## SOURCE RECORDS
════════════════

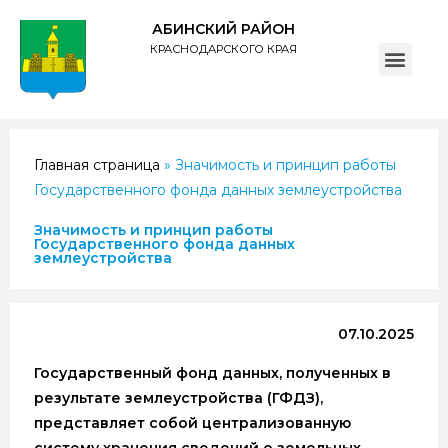
АБИНСКИЙ РАЙОН
КРАСНОДАРСКОГО КРАЯ
ПОЛИТИКА обработки персональных данных субъектов администрации муниципального образования Абинский район
Главная страница
»
Значимость и принцип работы
Государственного фонда данных землеустройства
Значимость и принцип работы
Государственного фонда данных
землеустройства
07.10.2025
Государственный фонд данных, полученных в
результате землеустройства (ГФДЗ),
представляет собой централизованную
систему хранения сведений о земельных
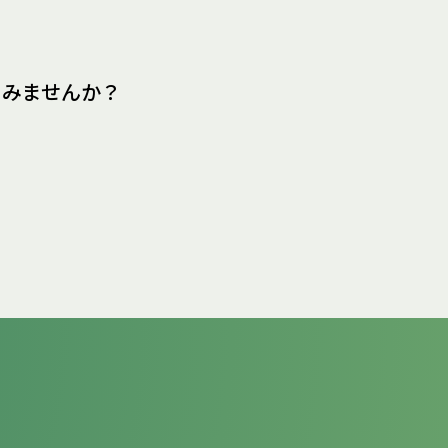
てみませんか？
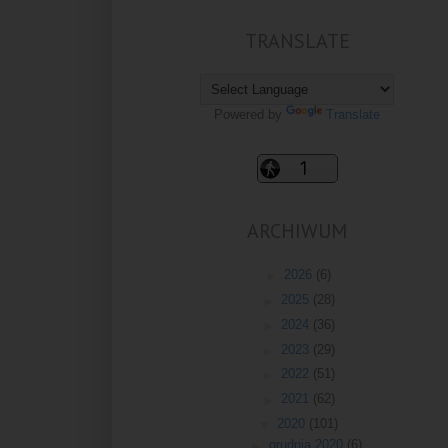
TRANSLATE
Powered by
Translate
ARCHIWUM
►
2026
(6)
►
2025
(28)
►
2024
(36)
►
2023
(29)
►
2022
(51)
►
2021
(62)
▼
2020
(101)
►
grudnia 2020
(6)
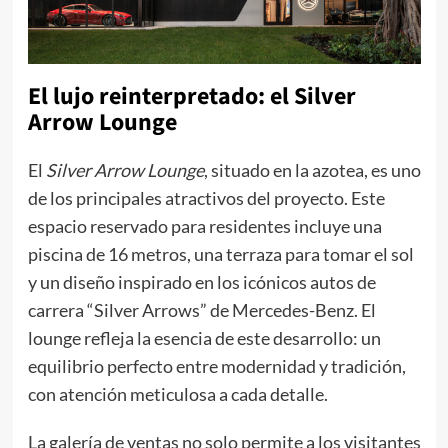
El lujo reinterpretado: el Silver
Arrow Lounge
El
Silver Arrow Lounge
, situado en la azotea, es uno
de los principales atractivos del proyecto. Este
espacio reservado para residentes incluye una
piscina de 16 metros, una terraza para tomar el sol
y un diseño inspirado en los icónicos autos de
carrera “Silver Arrows” de Mercedes-Benz. El
lounge refleja la esencia de este desarrollo: un
equilibrio perfecto entre modernidad y tradición,
con atención meticulosa a cada detalle.
La galería de ventas no solo permite a los visitantes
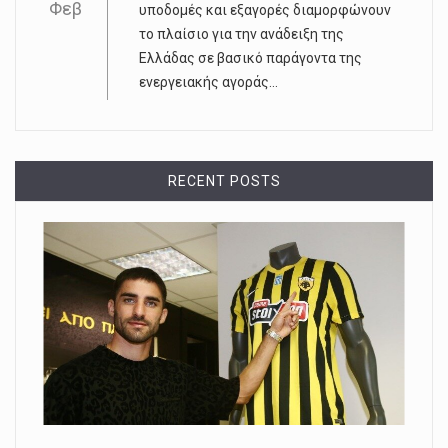
Φεβ
υποδομές και εξαγορές διαμορφώνουν
το πλαίσιο για την ανάδειξη της
Ελλάδας σε βασικό παράγοντα της
ενεργειακής αγοράς...
RECENT POSTS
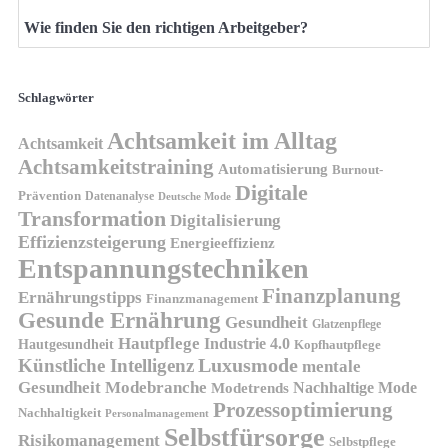
Wie finden Sie den richtigen Arbeitgeber?
Schlagwörter
Achtsamkeit im Alltag
Achtsamkeit
Achtsamkeitstraining
Automatisierung
Burnout-
Digitale
Prävention
Datenanalyse
Deutsche Mode
Transformation
Digitalisierung
Effizienzsteigerung
Energieeffizienz
Entspannungstechniken
Finanzplanung
Ernährungstipps
Finanzmanagement
Gesunde Ernährung
Gesundheit
Glatzenpflege
Hautpflege
Industrie 4.0
Hautgesundheit
Kopfhautpflege
Luxusmode
Künstliche Intelligenz
mentale
Gesundheit
Modebranche
Nachhaltige Mode
Modetrends
Prozessoptimierung
Nachhaltigkeit
Personalmanagement
Selbstfürsorge
Risikomanagement
Selbstpflege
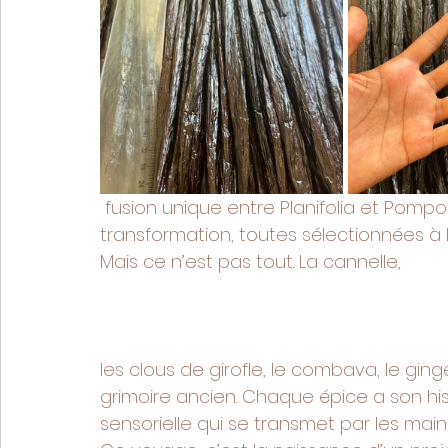
 fusion unique entre Planifolia et Pompona. Gousses à déclasser pour la 
transformation, toutes sélectionnées à 
Mais ce n’est pas tout. La cannelle, 
les clous de girofle, le combava, le ging
grimoire ancien. Chaque épice a son his
sensorielle qui se transmet par les mains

════════════════

## REQUIRED WORK
Find the lines above that hold "данных", then copy each of them.

## SOLUTION TO THE PROBLEM
ПОЛИТИКА обработки персональных данных субъектов администрации муниципального образования Абинский район
Государственного фонда данных землеустройства
Государственного фонда данных
Государственный фонд данных, полученных в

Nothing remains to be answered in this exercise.